Mayor of Mount Roskill
- In office 1953–1974

Mount Roskill Borough councillor
- In office 1950–1953

Personal details
- Born: 13 December 1917 Hastings, New Zealand
- Died: 2 January 1997 (aged 79) Grafton
- Spouse: Enid Paris (m. 1942)
- Children: David Hay
- Occupation: Homebuilder, entrepreneur, local body politician

= Keith Hay =

Keith Wilson Hay (13 December 1917 – 2 January 1997) was a New Zealand homebuilder, entrepreneur, local body politician and conservative Christian.

==Early life and family==
Born in Hastings, Hay was the only son of Scottish immigrant William Hay and Elsie Major, who had married three years previously. In 1930, Hay left school at standard six to split fenceposts for a retired headmaster at Kohukohu, who taught the young man accountancy during the evenings. In 1933, Hay relocated to Auckland and obtained a job at the KDV Morningside box factory. In 1938, he tried to start his own caravan business, but later found that he was more talented at home building.

In 1942, Hay married Enid Paris in Mount Eden, having joined the New Zealand Army Service Corps in 1941. Although he was initially involved in the Mount Eden branch of the New Zealand Labour Party, he unsuccessfully stood as candidate for breakaway Labour MP John A. Lee and his Democratic Labour Party at the 1943 New Zealand general election.

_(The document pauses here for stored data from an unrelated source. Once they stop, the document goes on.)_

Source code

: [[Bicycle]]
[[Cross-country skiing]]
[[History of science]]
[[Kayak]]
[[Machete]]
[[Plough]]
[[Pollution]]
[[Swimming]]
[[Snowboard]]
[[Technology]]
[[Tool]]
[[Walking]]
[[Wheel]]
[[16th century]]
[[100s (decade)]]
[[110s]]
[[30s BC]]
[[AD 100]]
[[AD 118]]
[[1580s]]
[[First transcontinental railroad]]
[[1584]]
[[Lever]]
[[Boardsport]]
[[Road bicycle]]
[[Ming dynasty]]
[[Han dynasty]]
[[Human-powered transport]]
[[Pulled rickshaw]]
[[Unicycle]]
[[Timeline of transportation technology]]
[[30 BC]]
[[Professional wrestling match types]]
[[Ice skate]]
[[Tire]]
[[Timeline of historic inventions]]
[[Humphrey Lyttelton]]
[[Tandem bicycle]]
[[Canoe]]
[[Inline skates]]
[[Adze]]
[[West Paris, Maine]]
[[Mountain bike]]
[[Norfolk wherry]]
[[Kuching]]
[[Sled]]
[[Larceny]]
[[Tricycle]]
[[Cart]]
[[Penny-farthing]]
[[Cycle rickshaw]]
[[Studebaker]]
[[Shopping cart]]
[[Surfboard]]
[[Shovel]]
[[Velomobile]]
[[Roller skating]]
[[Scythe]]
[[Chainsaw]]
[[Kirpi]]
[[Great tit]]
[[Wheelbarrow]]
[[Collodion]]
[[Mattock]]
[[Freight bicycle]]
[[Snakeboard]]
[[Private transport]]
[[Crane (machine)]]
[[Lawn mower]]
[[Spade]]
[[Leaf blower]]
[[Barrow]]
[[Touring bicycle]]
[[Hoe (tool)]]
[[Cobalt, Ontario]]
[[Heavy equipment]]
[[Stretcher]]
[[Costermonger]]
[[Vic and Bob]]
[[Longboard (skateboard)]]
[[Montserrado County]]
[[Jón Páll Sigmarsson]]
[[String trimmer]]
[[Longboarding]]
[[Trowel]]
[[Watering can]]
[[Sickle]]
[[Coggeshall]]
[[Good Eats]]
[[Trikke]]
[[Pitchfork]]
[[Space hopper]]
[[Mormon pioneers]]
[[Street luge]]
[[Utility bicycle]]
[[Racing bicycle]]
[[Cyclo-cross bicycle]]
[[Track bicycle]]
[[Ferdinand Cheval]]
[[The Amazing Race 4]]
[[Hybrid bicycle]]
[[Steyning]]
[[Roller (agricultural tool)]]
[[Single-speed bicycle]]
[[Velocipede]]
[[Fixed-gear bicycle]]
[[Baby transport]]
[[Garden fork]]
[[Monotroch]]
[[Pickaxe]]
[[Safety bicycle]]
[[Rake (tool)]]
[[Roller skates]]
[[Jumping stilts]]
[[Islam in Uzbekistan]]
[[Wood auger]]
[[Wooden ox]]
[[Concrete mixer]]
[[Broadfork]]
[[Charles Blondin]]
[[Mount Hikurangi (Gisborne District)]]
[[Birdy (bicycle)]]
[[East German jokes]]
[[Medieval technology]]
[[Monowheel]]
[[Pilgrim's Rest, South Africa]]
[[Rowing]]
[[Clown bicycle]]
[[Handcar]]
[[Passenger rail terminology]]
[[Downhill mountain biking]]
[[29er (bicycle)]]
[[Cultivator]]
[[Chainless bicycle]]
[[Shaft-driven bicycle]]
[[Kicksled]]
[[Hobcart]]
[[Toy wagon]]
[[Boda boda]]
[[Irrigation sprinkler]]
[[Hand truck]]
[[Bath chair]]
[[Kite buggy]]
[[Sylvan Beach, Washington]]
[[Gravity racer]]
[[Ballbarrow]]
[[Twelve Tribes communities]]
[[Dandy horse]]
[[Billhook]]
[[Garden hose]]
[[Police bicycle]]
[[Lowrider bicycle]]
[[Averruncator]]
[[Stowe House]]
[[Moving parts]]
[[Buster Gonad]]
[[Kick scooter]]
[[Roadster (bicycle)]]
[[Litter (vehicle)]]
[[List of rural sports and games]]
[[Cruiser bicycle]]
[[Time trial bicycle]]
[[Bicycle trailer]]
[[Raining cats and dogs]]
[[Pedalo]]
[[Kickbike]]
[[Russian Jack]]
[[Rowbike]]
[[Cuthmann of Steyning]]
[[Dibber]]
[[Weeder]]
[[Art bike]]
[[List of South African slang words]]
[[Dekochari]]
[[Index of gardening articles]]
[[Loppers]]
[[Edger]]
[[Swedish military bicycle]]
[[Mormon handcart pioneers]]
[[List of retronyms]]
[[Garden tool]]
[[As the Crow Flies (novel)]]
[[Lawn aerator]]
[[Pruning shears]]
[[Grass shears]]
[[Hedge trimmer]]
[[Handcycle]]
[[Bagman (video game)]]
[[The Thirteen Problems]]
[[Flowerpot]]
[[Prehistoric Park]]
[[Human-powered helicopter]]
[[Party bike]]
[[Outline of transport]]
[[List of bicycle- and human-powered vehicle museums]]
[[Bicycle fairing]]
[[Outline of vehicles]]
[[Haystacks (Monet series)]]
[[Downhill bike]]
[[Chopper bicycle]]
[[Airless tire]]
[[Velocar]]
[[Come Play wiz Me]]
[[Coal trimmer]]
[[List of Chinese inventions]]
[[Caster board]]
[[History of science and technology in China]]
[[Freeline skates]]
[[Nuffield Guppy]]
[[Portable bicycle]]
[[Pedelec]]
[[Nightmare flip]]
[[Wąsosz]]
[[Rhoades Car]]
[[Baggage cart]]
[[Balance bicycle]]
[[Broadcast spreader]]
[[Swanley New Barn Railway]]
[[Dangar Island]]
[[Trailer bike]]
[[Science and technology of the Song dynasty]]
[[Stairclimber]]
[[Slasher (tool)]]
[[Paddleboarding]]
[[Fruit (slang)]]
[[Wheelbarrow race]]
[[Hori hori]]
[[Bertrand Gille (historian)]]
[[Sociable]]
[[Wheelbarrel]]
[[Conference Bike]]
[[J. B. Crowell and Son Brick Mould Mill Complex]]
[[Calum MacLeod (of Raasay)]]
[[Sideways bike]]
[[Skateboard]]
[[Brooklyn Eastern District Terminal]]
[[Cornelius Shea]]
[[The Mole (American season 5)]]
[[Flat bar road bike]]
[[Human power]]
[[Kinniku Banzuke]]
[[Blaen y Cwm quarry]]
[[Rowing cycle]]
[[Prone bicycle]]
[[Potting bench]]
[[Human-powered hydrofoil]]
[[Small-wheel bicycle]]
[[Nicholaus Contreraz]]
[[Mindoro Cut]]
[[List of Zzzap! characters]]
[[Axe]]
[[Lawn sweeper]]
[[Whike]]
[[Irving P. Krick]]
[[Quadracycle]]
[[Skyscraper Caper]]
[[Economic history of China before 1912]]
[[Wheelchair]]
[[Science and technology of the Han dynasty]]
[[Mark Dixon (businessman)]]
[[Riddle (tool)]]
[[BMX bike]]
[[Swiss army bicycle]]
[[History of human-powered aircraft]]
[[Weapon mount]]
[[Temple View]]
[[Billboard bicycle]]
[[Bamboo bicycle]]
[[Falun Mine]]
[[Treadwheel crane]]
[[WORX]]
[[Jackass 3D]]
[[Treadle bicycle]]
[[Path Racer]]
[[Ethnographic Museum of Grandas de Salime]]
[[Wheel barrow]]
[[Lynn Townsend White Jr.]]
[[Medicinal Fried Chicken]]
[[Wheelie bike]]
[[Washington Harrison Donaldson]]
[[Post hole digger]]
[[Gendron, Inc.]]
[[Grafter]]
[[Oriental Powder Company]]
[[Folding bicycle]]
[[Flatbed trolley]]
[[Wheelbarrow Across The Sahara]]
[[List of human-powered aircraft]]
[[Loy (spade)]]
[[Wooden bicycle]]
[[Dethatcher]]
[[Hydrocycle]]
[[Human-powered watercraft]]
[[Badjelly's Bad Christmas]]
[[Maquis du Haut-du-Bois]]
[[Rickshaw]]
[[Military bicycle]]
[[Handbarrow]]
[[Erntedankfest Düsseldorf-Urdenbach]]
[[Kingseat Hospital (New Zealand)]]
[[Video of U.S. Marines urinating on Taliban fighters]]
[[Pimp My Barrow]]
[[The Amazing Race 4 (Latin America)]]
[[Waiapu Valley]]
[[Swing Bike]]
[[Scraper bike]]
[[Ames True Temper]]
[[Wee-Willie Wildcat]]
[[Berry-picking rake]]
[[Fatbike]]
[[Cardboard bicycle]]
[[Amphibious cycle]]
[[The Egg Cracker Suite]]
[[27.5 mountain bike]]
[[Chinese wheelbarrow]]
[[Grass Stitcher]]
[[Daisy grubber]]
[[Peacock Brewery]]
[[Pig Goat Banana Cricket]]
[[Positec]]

==Local body politics: 1950–1992==

At the same time as he relocated his company to Mount Roskill, Hay entered local body politics in that semi-rural borough, becoming first a borough councillor (1950) and then Mayor of Roskill Borough (1953–1974). As Mayor, he sold council plant, contracted out services and constructed amenities. After his retirement as Roskill Mayor, Hay was then elected to the Auckland Regional Council, and also served on the Auckland International Airport Committee. As a civic leader, he was appointed an Officer of the Order of the British Empire in the 1966 Queen's Birthday Honours, and promoted to Commander of the Order of the British Empire, for services to local government and the community, in the 1977 New Year Honours.

==Personality and beliefs==
Keith Hay was described as an 'enthusiastic ‘arm-waver’ who inspired loyalty, as well as confident, ebullient and generous in nature, with a ‘bullet head, rubicund features and wide, toothy smile’.

He was a devout Presbyterian, and as Mount Roskill mayor he always started his meetings with a prayer service. He was responsible for Mount Roskill's reputation as Auckland's "Bible Belt"; in 1988, there were twenty-six churches for the borough's 35,000 inhabitants.

In 1969, Hay helped to organise a nationwide New Zealand Billy Graham Crusade. 1972, he was a principal organiser for the Marches for Jesus, which involved an estimated 70,000 people. Hay was one of 800,000 New Zealanders to sign a petition opposing the passage of New Zealand's Homosexual Law Reform Act 1986, and established the Coalition of Concerned Citizens along with Sir Peter Tait in 1986.

Hay was also devoted to civic and charity work.

==Death and legacy==
In 1997, Hay died at Auckland City Hospital, aged seventy-nine. His son, David Hay, later became Auckland City Deputy Mayor under Mayor Les Mills.

There is a park and sports field area, Keith Hay Park in Mt Roskill, named after him. In 2006, Hay was inducted into the New Zealand Business Hall of Fame.